“...All the good simple people in his novels, Little Nell, even the holy simpletons like Barnaby Rudge, are what he wanted to have been, and his villains were what he was (or rather, what he found in himself), his cruelty, his attacks of causeless enmity toward those who were helpless and looked to him for comfort, his shrinking from those whom he ought to love, being used up in what he wrote. There were two people in him, he told me: one who feels as he ought to feel and one who feels the opposite. From the one who feels the opposite I make my evil characters, from the one who feels as a man ought to feel I try to live my life. ‘Only two people?’ I asked.”
Hell of a story, that--almost too good to be true. In fact, appeared in several biographies of Dickens before anyone noticed that it was certain to be false. But who invented it, and why?

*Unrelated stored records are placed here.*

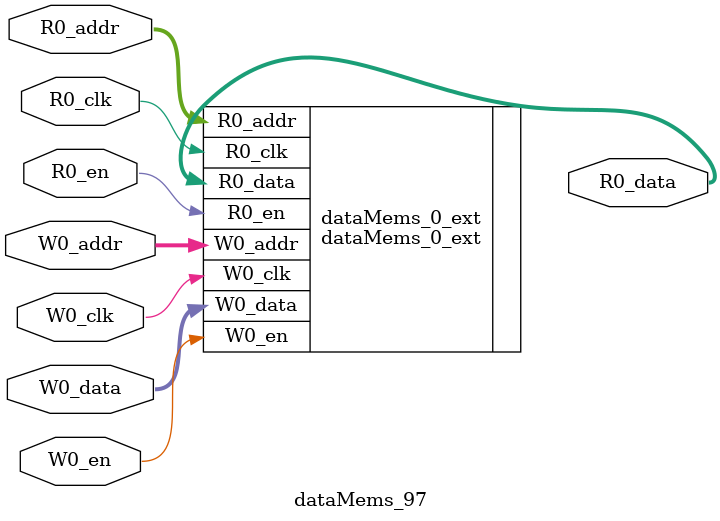
<source format=sv>
`ifndef RANDOMIZE
  `ifdef RANDOMIZE_REG_INIT
    `define RANDOMIZE
  `endif // RANDOMIZE_REG_INIT
`endif // not def RANDOMIZE
`ifndef RANDOMIZE
  `ifdef RANDOMIZE_MEM_INIT
    `define RANDOMIZE
  `endif // RANDOMIZE_MEM_INIT
`endif // not def RANDOMIZE

`ifndef RANDOM
  `define RANDOM $random
`endif // not def RANDOM

// Users can define 'PRINTF_COND' to add an extra gate to prints.
`ifndef PRINTF_COND_
  `ifdef PRINTF_COND
    `define PRINTF_COND_ (`PRINTF_COND)
  `else  // PRINTF_COND
    `define PRINTF_COND_ 1
  `endif // PRINTF_COND
`endif // not def PRINTF_COND_

// Users can define 'ASSERT_VERBOSE_COND' to add an extra gate to assert error printing.
`ifndef ASSERT_VERBOSE_COND_
  `ifdef ASSERT_VERBOSE_COND
    `define ASSERT_VERBOSE_COND_ (`ASSERT_VERBOSE_COND)
  `else  // ASSERT_VERBOSE_COND
    `define ASSERT_VERBOSE_COND_ 1
  `endif // ASSERT_VERBOSE_COND
`endif // not def ASSERT_VERBOSE_COND_

// Users can define 'STOP_COND' to add an extra gate to stop conditions.
`ifndef STOP_COND_
  `ifdef STOP_COND
    `define STOP_COND_ (`STOP_COND)
  `else  // STOP_COND
    `define STOP_COND_ 1
  `endif // STOP_COND
`endif // not def STOP_COND_

// Users can define INIT_RANDOM as general code that gets injected into the
// initializer block for modules with registers.
`ifndef INIT_RANDOM
  `define INIT_RANDOM
`endif // not def INIT_RANDOM

// If using random initialization, you can also define RANDOMIZE_DELAY to
// customize the delay used, otherwise 0.002 is used.
`ifndef RANDOMIZE_DELAY
  `define RANDOMIZE_DELAY 0.002
`endif // not def RANDOMIZE_DELAY

// Define INIT_RANDOM_PROLOG_ for use in our modules below.
`ifndef INIT_RANDOM_PROLOG_
  `ifdef RANDOMIZE
    `ifdef VERILATOR
      `define INIT_RANDOM_PROLOG_ `INIT_RANDOM
    `else  // VERILATOR
      `define INIT_RANDOM_PROLOG_ `INIT_RANDOM #`RANDOMIZE_DELAY begin end
    `endif // VERILATOR
  `else  // RANDOMIZE
    `define INIT_RANDOM_PROLOG_
  `endif // RANDOMIZE
`endif // not def INIT_RANDOM_PROLOG_

// Include register initializers in init blocks unless synthesis is set
`ifndef SYNTHESIS
  `ifndef ENABLE_INITIAL_REG_
    `define ENABLE_INITIAL_REG_
  `endif // not def ENABLE_INITIAL_REG_
`endif // not def SYNTHESIS

// Include rmemory initializers in init blocks unless synthesis is set
`ifndef SYNTHESIS
  `ifndef ENABLE_INITIAL_MEM_
    `define ENABLE_INITIAL_MEM_
  `endif // not def ENABLE_INITIAL_MEM_
`endif // not def SYNTHESIS

module dataMems_97(	// @[generators/ara/src/main/scala/UnsafeAXI4ToTL.scala:365:62]
  input  [4:0]   R0_addr,
  input          R0_en,
  input          R0_clk,
  output [258:0] R0_data,
  input  [4:0]   W0_addr,
  input          W0_en,
  input          W0_clk,
  input  [258:0] W0_data
);

  dataMems_0_ext dataMems_0_ext (	// @[generators/ara/src/main/scala/UnsafeAXI4ToTL.scala:365:62]
    .R0_addr (R0_addr),
    .R0_en   (R0_en),
    .R0_clk  (R0_clk),
    .R0_data (R0_data),
    .W0_addr (W0_addr),
    .W0_en   (W0_en),
    .W0_clk  (W0_clk),
    .W0_data (W0_data)
  );
endmodule


</source>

In The Times Literary Supplement, Eric Naiman traces the history of this hoax. The truth is, shockingly, even more fascinating than the lie. What Naiman uncovers seems to be a single disaffected scholar who has created a labyrinthine network of false identities to give his publications--including not only literary criticism but science-fiction, satirical novels, and nipple-themed erotica--an aura of respectability. Naiman's account seems at first like a story of runaway hubris, but somewhere toward the end, when he writes about how the culprit, using one of his sock puppet aliases, purchased a small brochure for the British Library about his own novel with "no ISBN and held together by staples," it becomes something deeply tragic and extremely fascinating.